Grantz uses regression analysis on flu mortality and sociodemographic data by census tract to determine spatiotemporal clustering, which can elucidate why some areas in Chicago were worse affected. Using 100-year-old data collected by the US Census and the Chicago Department of Health that include maps of Chicago with point locations given for reported flu and pneumonia-related deaths, she’s found that mortality rates increased with illiteracy and unemployment and decreased with homeownership. Analyzing the coincidence of these variables with the point data allows her to identify the spatiotemporal clusters of flu cases; for example, the study found that within 200 meters, death from flu infection was 1.2 times more likely to be accompanied by a second death within the week, and within 100 meters, coinciding deaths were 1.3 times more likely. This subtle but importance difference suggests that neighborhood-level outbreaks are a vulnerable point in disease control.

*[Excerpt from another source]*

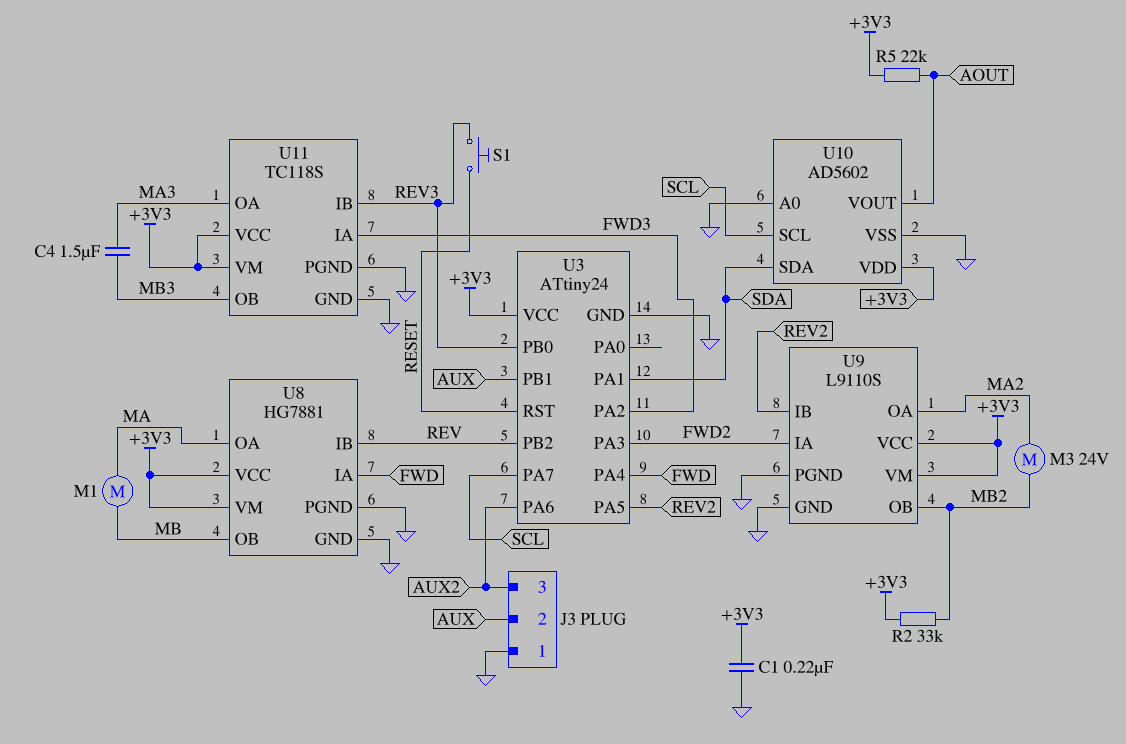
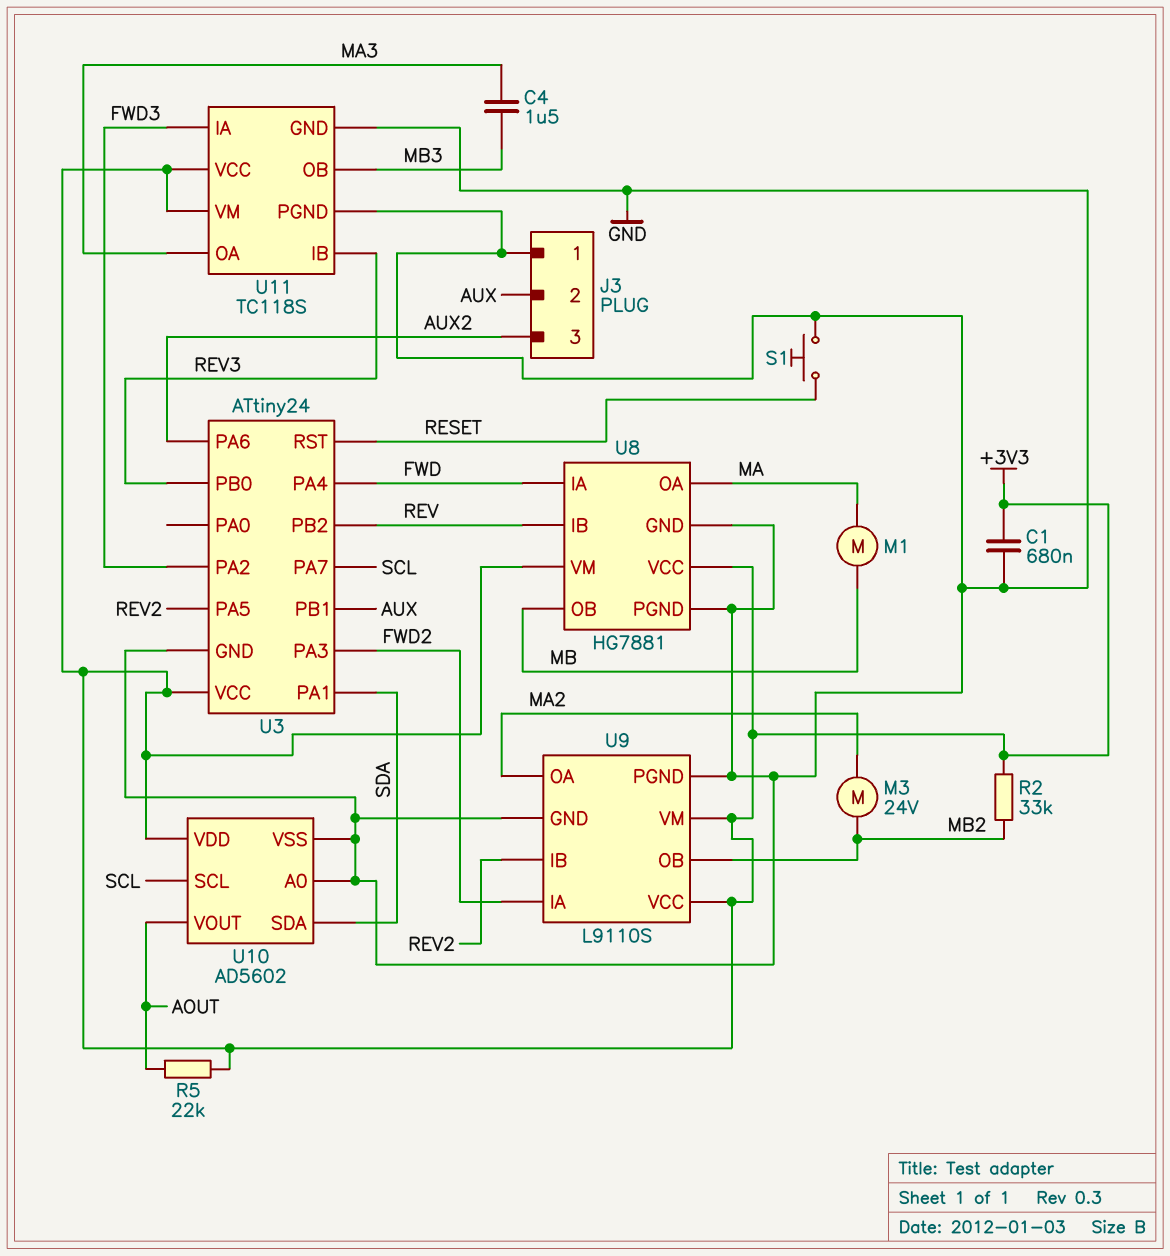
C1: 220nF (+3V3, GND) -> 680nF (+3V3, GND)
S1: button (RESET, REV3) -> button (GND, RESET)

Grantz received her BA in Biology at the University of Chicago, where she had focused on lab-based research in microbiology and bacterial genetics. Then, she took an epidemiology course that introduced her to virology at the population level, which she realized offers "more ability to make a large-scale impact." She explains that understanding patterns of transmission is essential to developing effective prevention and control techniques. “There's something fundamental — and more fun — in studying what you can directly observe. It’s more tangible,” she said. Before graduation, she cold-emailed a couple of experts in epidemiology and connected with Cummings. They both arrived at UF in August 2015 and began working on a series of research projects that use statistical and mathematical modeling to monitor and predict the spread of contemporary epidemics such as Zika and dengue, as well as historical events such as the 1918 pandemic.

"There is something really fascinating to bacteria and viruses in particular," said Grantz, explaining how she got hooked on epidemiology. For example, dengue is “this really small, really simple — not even alive, depending on who you talk to — molecule that affects almost 400 million people per year. That's a fascinating phenomenon. There’s not really a better word for it.” As a budding scientist, she was struck by “the idea of being able to build things up from the bottom and something larger from that.” Indeed, her paper, which develops an epidemiological model from 100-year-old public health data, well reflects this philosophy.

Their research was published in the Proceedings of the National Academy of Sciences on Nov. 21, 2016.